Personally I like to treat the Git in GitOps as an implementation detail. The underlying principle of GitOps is that your entire environments setup and config is written in code, and version controlled. So you can in theory pick any version of your entire env, throw it at blank slate, and reliably get the environment specified by that git hash.
Then there’s the whole constant reconciliation of your version controlled env specification, and the actual env, and how you automatically resolve differences. With the most important principle being that the version controlled code/config is absolute truth and something needs to figure out how to bend the world to match.
But importantly in all of this, Git isn’t that important. Version control is important, infrastructure as code is important, but Git isn’t. Arguably Git isn’t a great tool for GitOps due to issues like the ones you mention. But the huge ecosystem around Git makes the pain worth it.
I would argue the “correct” solution to your problem is a tool that automatically creates the correct cherrypicks and reverts for you based on a request to rollback application X.
Treat git as a dumb version control system, and broadly ignore “good practice”, because at lot of those good practices are designed for software development, not infrastructure development. We need to develop new working practices, built on top of Git fundamental components, rather than trying to rationalise existing working practices against the new problems that appear in GitOps.
> So you can in theory pick any version of your entire env, throw it at blank slate, and reliably get the environment specified by that git hash.
The trap here is this only works for stateless infrastructure. If you do it with stateful resources, you'll lose all data. Your gitops tool will happily recreate EC2 instances, S3 buckets and RDS instances, all empty/initialized to whatever you defined.
There are 2 different thoughts here I think. If using GitOps in Kubernetes, then application and set up (Pods) aren’t associated with Nodes (EC2). And both can be torn down and rebuilt without state issues. When state is required, then PVCs and Stateful Sets come into play.
For managed services like S3 and RDS, there are other GitOps tools like Crossplane.io which you can use for similar GitOps management. But the paradigm shift might also be that you add GitOps config to perform regular backups, and also add config to ensure that if it is being recreated, it restores from a backup.
> When state is required, then PVCs and Stateful Sets come into play.
And that's the problematic part. With GitOps, you manage the infrastructure, so in the case of PVCs these are PVC manifests - you need to manage data separately.
But even if you exclude the data, even some PVC manifest changes like size change can be tricky. Also some properties are immutable (like its storage class, access modes etc.) so that you cannot modify a PVC without recreating it.
You can decide you want to avoid the problem completely and store your data outside of Kubernetes. Now you have two problems...
If you use GitOps to manage apps, you better isolate them somehow, for example put each app in a different directory. In this case, a revert for App A wouldn't cause problems for B and C.

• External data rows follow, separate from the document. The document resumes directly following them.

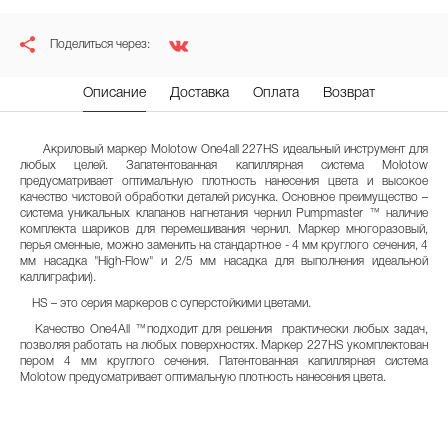
Поделиться через:
Описание
Доставка
Оплата
Возврат
Акриловый маркер Molotow One4all 227HS идеальный инструмент для
любых целей. Запатентованная капиллярная система Molotow
предусматривает оптимальную плотность нанесения цвета и высокое
качество чистовой обработки деталей рисунка. Основное преимущество –
система уникальных клапанов нагнетания чернил Pumpmaster ™ наличие
комплекта шариков для перемешивания чернил. Маркер многоразовый,
перья сменные, можно заменить на стандартное - 4 мм круглого сечения, 4
мм насадка "High-Flow" и 2/5 мм насадка для выполнения идеальной
каллиграфии).
HS – это серия маркеров с суперстойкими цветами.
Качество One4All ™подходит для решения практически любых задач,
позволяя работать на любых поверхностях. Маркер 227HS укомплектован
пером 4 мм круглого сечения. Патентованная капиллярная система
Molotow предусматривает оптимальную плотность нанесения цвета.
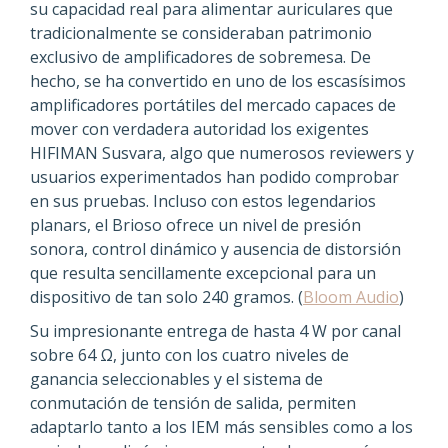
su capacidad real para alimentar auriculares que
tradicionalmente se consideraban patrimonio
exclusivo de amplificadores de sobremesa. De
hecho, se ha convertido en uno de los escasísimos
amplificadores portátiles del mercado capaces de
mover con verdadera autoridad los exigentes
HIFIMAN Susvara, algo que numerosos reviewers y
usuarios experimentados han podido comprobar
en sus pruebas. Incluso con estos legendarios
planars, el Brioso ofrece un nivel de presión
sonora, control dinámico y ausencia de distorsión
que resulta sencillamente excepcional para un
dispositivo de tan solo 240 gramos. (
Bloom Audio
)
Su impresionante entrega de hasta 4 W por canal
sobre 64 Ω, junto con los cuatro niveles de
ganancia seleccionables y el sistema de
conmutación de tensión de salida, permiten
adaptarlo tanto a los IEM más sensibles como a los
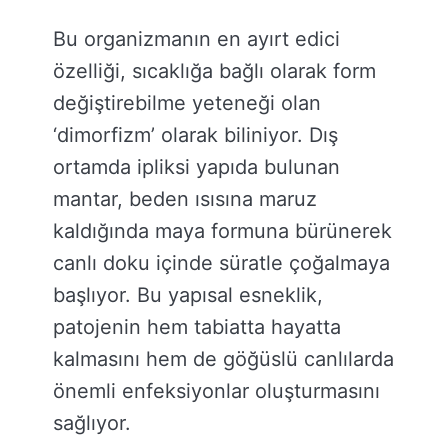
Bu organizmanın en ayırt edici
özelliği, sıcaklığa bağlı olarak form
değiştirebilme yeteneği olan
‘dimorfizm’ olarak biliniyor. Dış
ortamda ipliksi yapıda bulunan
mantar, beden ısısına maruz
kaldığında maya formuna bürünerek
canlı doku içinde süratle çoğalmaya
başlıyor. Bu yapısal esneklik,
patojenin hem tabiatta hayatta
kalmasını hem de göğüslü canlılarda
önemli enfeksiyonlar oluşturmasını
sağlıyor.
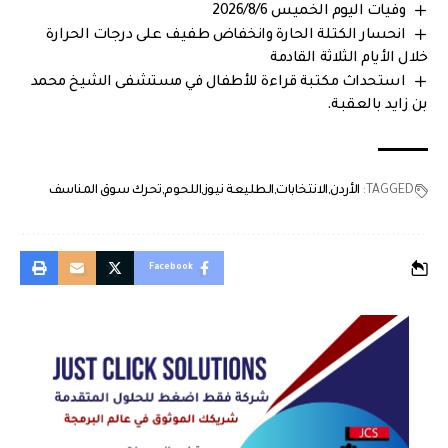
وفيات اليوم الخميس 2026/8/6
انحسار الكتلة الحارة وانخفاض طفيف على درجات الحرارة
خلال الأيام الثلاثة القادمة
استحداث مكتبة قراءة للأطفال في مستشفى الشيخ محمد
بن زايد بالعقبة.
TAGGED:
الأردن
الانتخابات
الطليعة نيوز
اللحوم
تحرك سوق المناسف
Facebook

But frankly, GitOps works best with stateless apps. Managing stateful apps is possible but you need to take care of state yourself.

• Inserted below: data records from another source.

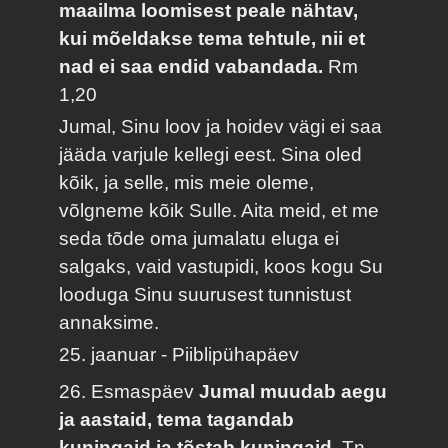
maailma loomisest peale nähtav,
kui mõeldakse tema tehtule, nii et
nad ei saa endid vabandada.
Rm
1,20
Jumal, Sinu loov ja hoidev vägi ei saa
jääda varjule kellegi eest. Sina oled
kõik, ja selle, mis meie oleme,
võlgneme kõik Sulle. Aita meid, et me
seda tõde oma jumalatu eluga ei
salgaks, vaid vastupidi, koos kogu Su
looduga Sinu suurusest tunnistust
annaksime.
25. jaanuar - Piiblipühapäev
26. Esmaspäev
Jumal muudab aegu
ja aastaid, tema tagandab
kuningaid ja tõstab kuningaid.
Tn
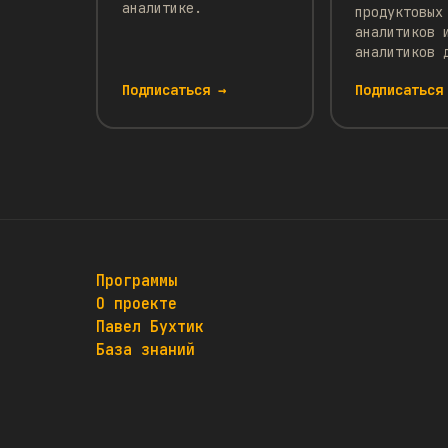
аналитике.
продуктовых
аналитиков 
аналитиков 
Подписаться →
Подписаться
Программы
О проекте
Павел Бухтик
База знаний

This one is easy. I say this in spite of the spate of different answers that say otherwise... it should be easy?
You version your apps, of course, and you would publish some artifact that represents the release. Historically this has been a Helm chart, but for Flux we are seeing many people use OCI repositories for this now. They give many of the benefits of Helm repositories without most of the drawbacks, the way that Flux uses them you retain traceability to the Git commit that started your release, and even Helm itself has already adopted OCI repositories in the current version, (just waiting for many chart publishers to catch up, we are getting there!)
The app manages its own manifests in the app repo, the app devs deploy from the main branch or a dev branch on their own app repo, but everyone else that uses the app will deploy from a release artifact. Those artifacts are tagged with semver numbers, so you can automatically move to the next version of the app as soon as its published with a valid signature.

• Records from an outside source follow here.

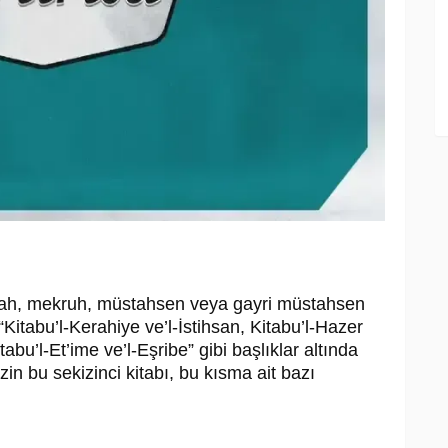
bah, mekruh, müstahsen veya gayri müstahsen
 “Kitabu’l-Kerahiye ve’l-İstihsan, Kitabu’l-Hazer
tabu’l-Et’ime ve’l-Eşribe” gibi başlıklar altında
zin bu sekizinci kitabı, bu kısma ait bazı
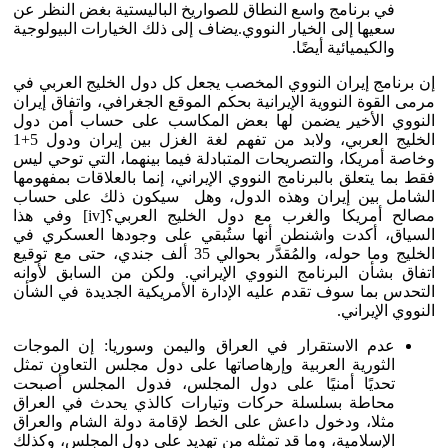
في برنامج واسع النطاق للصواريخ الباليستية بغض النظر عن
سعيها إلى الخيار النووي.يضاف إلى ذلك الخيارات البيولوجية
والكيميائية أيضًا.
إن برنامج إيران النووي المخصب يجعل كل دول الخليج العربي في
مرمى القوة النووية الإيرانية بحكم الموقع الجغرافي، واتفاق إيران
النووي الأخير يضمن لها بعض المكاسب على حساب أمن دول
الخليج العربي، ولابد من تفهم لغة الغزل بين إيران ودول 5+1
وخاصة أمريكا، والتصريحات المتبادلة فيما بينهما، التي توحي ليس
فقط بما يتعلق بالبرنامج النووي الإيراني، إنما بالعلاقات بمفهومها
الشامل بين إيران وهذه الدول، وهل سيكون ذلك على حساب
مصالح أمريكا والغرب مع دول الخليج العربي؟[iv] وفي هذا
السياق، أكدت واشنطن أنها ستُبقي على وجودها العسكري في
الخليج وما حوله، والمُقدَّر بحوالي 35 ألف جندي، حتى مع توقيع
اتفاق بشأن البرنامج النووي الإيراني. ولكن من السابق لأوانه
التحدس بما سوف تقدم عليه الإدارة الأمريكية الجديدة في الشأن
النووي الإيراني.
عدم الاستقرار في العراق واليمن وسوريا: إن الموجات
الثورية العربية وإرهاصاتها على دول مجلس التعاون تمثل
تحديًا أمنيًا على دول المجلس، فدول المجلس أصبحت
محاطة بسلسلة حركات وتيارات كالذي يحدث في العراق
مثلا، ودخول داعش على الخط لإقامة دولة الشام والعراق
الإسلامية، وما قد تمثله من تهديد على دول المجلس، وكذلك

If your app devs are the only ones using the app, then this should not change anything as they are building for production it should be versioned and managed like any production concern – whether it's for distribution or not, you still do releases.
It's not any more complicated than what you are already doing with `docker build` and `docker push` I assure you, it's nearly the same. And since those OCI manifest release tags all logically come from a git tag, there's traceability and it is still GitOps in every important sense of the word.
Automation as policy directives state declaratively that an app is always on the latest published version at any given time, a `spec.semver` with a wildcard accomplishes this very simply with a one-liner addition to your config in Flux.
When you need to roll back app A, you remove the automation (in Flux the easiest way is a wildcard) and pin your gitops config for that one app to the particular version that you wanted in git, the cluster repo, the app is pinned to the one version that doesn't have an issue. Then as the issue is resolved, you may remove the pin and put the automation back in place.
As an added benefit, you get a permanent history that shows when incident response began, how long the automation was disabled, and what version was pinned at that time, so you can calculate metrics like "MTTR" and "MBTF" that we love so much.
Imagine 10 apps deployed. All are actively deployed let's say few times a day.
You want to go back 10 days for App A. But in doing so you would have reverted whole state and all apps as they were 10 days ago.
Only way is to cherry pick particular commit and revert it.
No? I mean how git can be useful in rolling back singel components back and forth?